Kamis 25 Sep 2014 21:15 WIB

Waspadai Obesitas Setelah Menopause

Rep: c69/ Red: Agung Sasongko
Obesitas
Obesitas

REPUBLIKA.CO.ID, JAKARTA -- Mereka yang sudah masuk usia menopause harus waspada. Pada tahap ini, wanita akan mengalami penurunan dan perubahan hormon. Selama masa ini, metabolisme tubuh akan melambat. Hal ini bisa berbuntut pada obesitas.

Metabolisme dipengaruhi oleh kadar hormon tiroid dalam tubuh. Sementara, hormon pertumbuhan (growth hormone) dapat meningkatkan tingkat metabolisme tubuh. Adanya ketidakseimbangan atau kurangnya hormon pertumbuhan mengakibatkan lemak sulit terbakar.

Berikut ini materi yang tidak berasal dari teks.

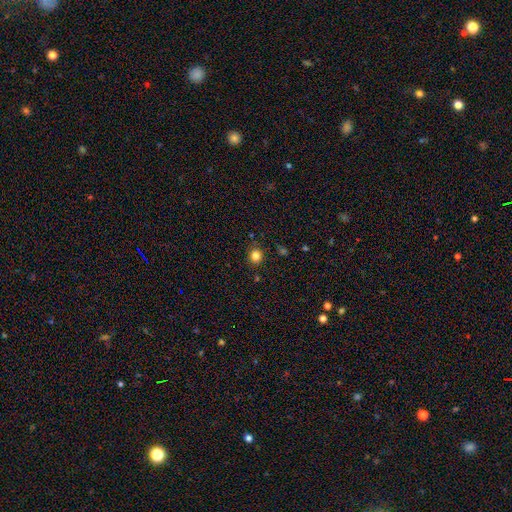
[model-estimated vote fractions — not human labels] smooth 82%, star or artifact 13%, featured or disk 5%. Down the decision tree: how rounded — round (85%); merging — none (86%).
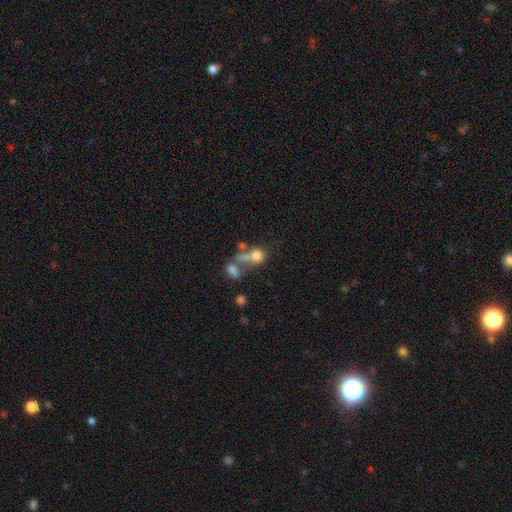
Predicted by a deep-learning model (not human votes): Overall: smooth (55%; featured or disk 24%). How rounded: round (63%; in between 32%). Merging: merger (46%; none 32%).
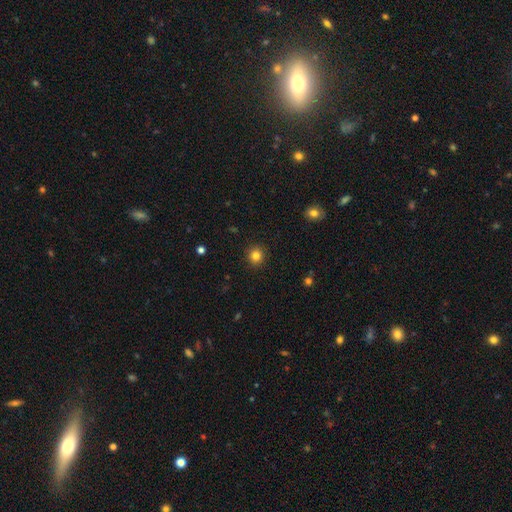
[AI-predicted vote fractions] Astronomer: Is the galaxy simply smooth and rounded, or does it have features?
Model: smooth — 83%.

"Ketika bertambah tua, terjadi ketidakseimbangan hormon, lemak tubuh bertambah, masa otot semakin hilang," ujar Dokter Konsultan Endokrinologi, Klinik Endokrin, RS Mount Elizabeth Novena, Singapore, Alvin Ng, Kamis (25/9).

Perubahan hormonal pada masa menopause dapat menyebabkan kecendrungan peningkatan bobot pada area perut, pinggul, dan paha. Sementara hilangnya masa otot akan menurunkan kemampuan tubuh untuk membakar kalori.

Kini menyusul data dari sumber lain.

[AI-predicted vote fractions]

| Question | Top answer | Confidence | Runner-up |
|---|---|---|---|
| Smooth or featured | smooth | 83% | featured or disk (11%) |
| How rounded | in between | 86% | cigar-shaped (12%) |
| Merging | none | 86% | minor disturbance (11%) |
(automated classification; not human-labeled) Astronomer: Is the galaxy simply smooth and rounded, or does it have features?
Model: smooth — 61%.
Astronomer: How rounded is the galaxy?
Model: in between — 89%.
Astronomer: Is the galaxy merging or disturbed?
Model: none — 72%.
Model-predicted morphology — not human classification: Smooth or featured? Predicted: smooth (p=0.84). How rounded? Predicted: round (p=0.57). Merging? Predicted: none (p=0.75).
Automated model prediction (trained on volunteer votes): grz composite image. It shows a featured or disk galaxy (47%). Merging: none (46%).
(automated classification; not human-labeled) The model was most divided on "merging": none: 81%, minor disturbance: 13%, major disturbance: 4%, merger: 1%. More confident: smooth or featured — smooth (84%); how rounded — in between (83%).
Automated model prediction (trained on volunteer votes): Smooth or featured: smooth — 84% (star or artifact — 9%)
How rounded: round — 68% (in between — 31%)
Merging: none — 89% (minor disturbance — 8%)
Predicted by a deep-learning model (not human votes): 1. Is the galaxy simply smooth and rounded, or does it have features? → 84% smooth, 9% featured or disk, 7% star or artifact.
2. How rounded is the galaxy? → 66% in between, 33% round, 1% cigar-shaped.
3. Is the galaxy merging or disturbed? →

Permasalahan hormon ini memicu berbagai gejala yang membuat ketidaknyamanan. Gejala yang bisa diamati, tubuh cepat lelah, perut buncit, kurang bergairah, aktivitas seks menurun, rambut rontok, kekuatan otot berkurang, sakit, nyeri, perubahan mood seperti depresi dan cemas, kurang tidur bahkan kehilangan memori.

Pada dasarnya, gejala ini tidak hanya muncul pada wanita. Ada yang dikenal dengan istilah Andropouse. Istilah ini sering dikatakan menopouse pada laki-laki.

Di dalam diri lelaki, puncak hormon testosteron (growth hormone) berada pada umur 20 tahun. Ini akan makin menyusut pada usia 40 tahun. Ia akan mengalami pengurangan berkala sekitar 14 persen setiap periode 10 tahun setelahnya.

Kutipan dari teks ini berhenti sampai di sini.